Congress blinks first

November 07, 2009 12:47 am | Updated 12:48 am IST

In political, as in most forms of bargaining, the party with the higher stakes will blink first. With each day that was added to the delay in government formation in Maharashtra, the Congress began to realise it was losing much and gaining little by prolonging the discussions over sharing ministerial berths with its partner, the Nationalist Congress Party. Thus two weeks after the Assembly election results were announced, the senior partner concluded an agreement without being able to wrest any of the major portfolios from the NCP, which was clearly in no hurry to end the stalemate. The accord came after a lot of pressure from the main Opposition, the Shiv Sena and the Bharatiya Janata Party, and some prodding from Governor S.C. Jamir. For his part, NCP legislature party leader Chhagan Bhujbal talked of lending “outside support” to the new government, a ploy often used by junior partners in a coalition. External support without participation in the government is, after all, uncertain support, and the statement was clearly intended as a threat. Pressured and nudged from different sides, the Congress had no real choice but to give in. Any further delay could have created constitutional awkwardness, quite apart from political embarrassment.

This is not the first time these allies have tested each other’s time and patience before reaching an agreement. In 1999, when they first came together, they took two weeks to decide the shape and size of government.

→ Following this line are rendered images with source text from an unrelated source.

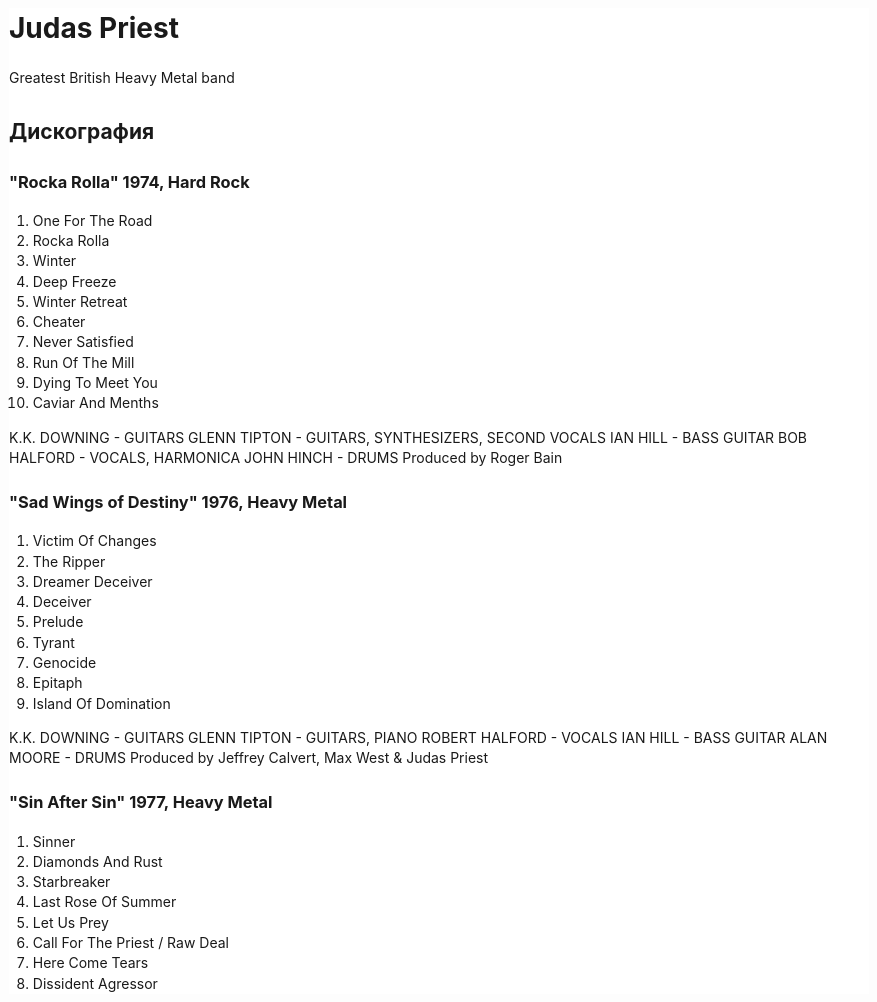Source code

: # Judas Priest

Greatest British Heavy Metal band

## Дискография

### "Rocka Rolla" 1974, Hard Rock

1. One For The Road
2. Rocka Rolla
3. Winter
4. Deep Freeze
5. Winter Retreat
6. Cheater
7. Never Satisfied
8. Run Of The Mill
9. Dying To Meet You
10. Caviar And Menths


K.K. DOWNING - GUITARS
GLENN TIPTON - GUITARS, SYNTHESIZERS, SECOND VOCALS
IAN HILL - BASS GUITAR
BOB HALFORD - VOCALS, HARMONICA
JOHN HINCH - DRUMS
Produced by Roger Bain

### "Sad Wings of Destiny" 1976, Heavy Metal

1. Victim Of Changes
2. The Ripper
3. Dreamer Deceiver
4. Deceiver
5. Prelude
6. Tyrant
7. Genocide
8. Epitaph
9. Island Of Domination

K.K. DOWNING - GUITARS
GLENN TIPTON - GUITARS, PIANO
ROBERT HALFORD - VOCALS
IAN HILL - BASS GUITAR
ALAN MOORE - DRUMS
Produced by Jeffrey Calvert, Max West & Judas Priest

### "Sin After Sin" 1977, Heavy Metal

1.  Sinner
2.  Diamonds And Rust
3.  Starbreaker
4.  Last Rose Of Summer
5.  Let Us Prey
6.  Call For The Priest / Raw Deal
7.  Here Come Tears
8.  Dissident Agressor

In 2004, when the NCP won more seats than the Congress, 12 days were spent in hard bargaining. In 2009, although the Congress, with 82 seats, won 20 seats more than the NCP, it was not able to leverage this in the bargaining for ministries. The NCP negotiators had a clever argument. The Congress contested 174 of the 288 seats but won fewer than half that number. The NCP, bagging 62 from the 114 seats it contested, had a better strike rate (54.4 per cent) than the senior partner (47.1 per cent). The Congress was allowed to field candidates in a larger number of constituencies on the strength of its good showing in the Lok Sabha election. By contrast, the NCP, which did not fare all that well in the 15th general election, recovered some of the lost ground in the Assembly election. Now that the political negotiations are over, the Congress and the NCP must get to work seriously on the tasks of governance. The 2009 mandate is not an unqualified endorsement of what they did over the last ten years and the coalition regime must set its mind on doing much better. As a first priority, it must deal with the agrarian crisis in all its aspects — drought, power cuts, and farm suicides.